### Provided text
::::::::
[Mesa-dev] [PATCH v2 12/16] glsl: Add a lowering pass to handle advanced blending modes.

Tue Aug 23 08:12:01 UTC 2016

On Monday, August 22, 2016 5:50:49 PM PDT Francisco Jerez wrote:
> Kenneth Graunke <kenneth at whitecape.org> writes:
> 
> > Many GPUs cannot handle GL_KHR_blend_equation_advanced natively, and
> > need to emulate it in the pixel shader.  This lowering pass implements
> > all the necessary math for advanced blending.  It fetches the existing
> > framebuffer value using the MESA_shader_framebuffer_fetch built-in
> > variables, and the previous commit's state var uniform to select
> > which equation to use.
> >
> > This is done at the GLSL IR level to make it easy for all drivers to
> > implement the GL_KHR_blend_equation_advanced extension and share code.
> >
> > Drivers need to hook up MESA_shader_framebuffer_fetch functionality:
> > 1. Hook up the fb_fetch_output variable
> > 2. Implement BlendBarrier()
::::::::
[Stored data]
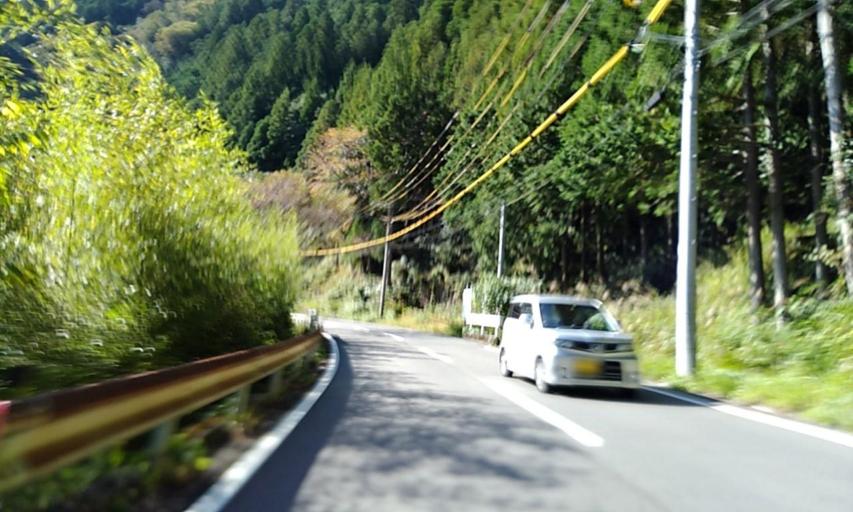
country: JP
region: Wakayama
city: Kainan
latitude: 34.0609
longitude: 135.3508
::::::::
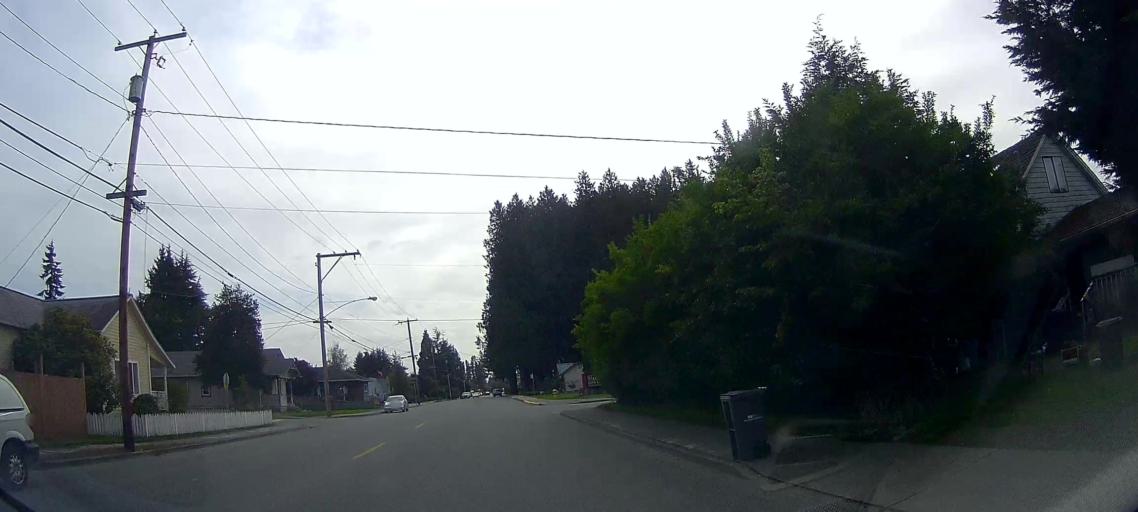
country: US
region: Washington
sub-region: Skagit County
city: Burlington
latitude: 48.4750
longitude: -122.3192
::::::::
### Task requirements
A: Translate this sentence from the patch message about advanced blending into Spanish: "This is done at the GLSL IR level to make it easy for all drivers to implement the GL_KHR_blend_equation_advanced extension and share code."
B: From the entries, reproduce word for word the lines from the one with "country: US" up to and including the one with "longitude: -122.3192".

### Expected results
A: Esto se hace a nivel del IR de GLSL para que a todos los controladores les resulte fácil implementar la extensión GL_KHR_blend_equation_advanced y compartir código.

B:
country: US
region: Washington
sub-region: Skagit County
city: Burlington
latitude: 48.4750
longitude: -122.3192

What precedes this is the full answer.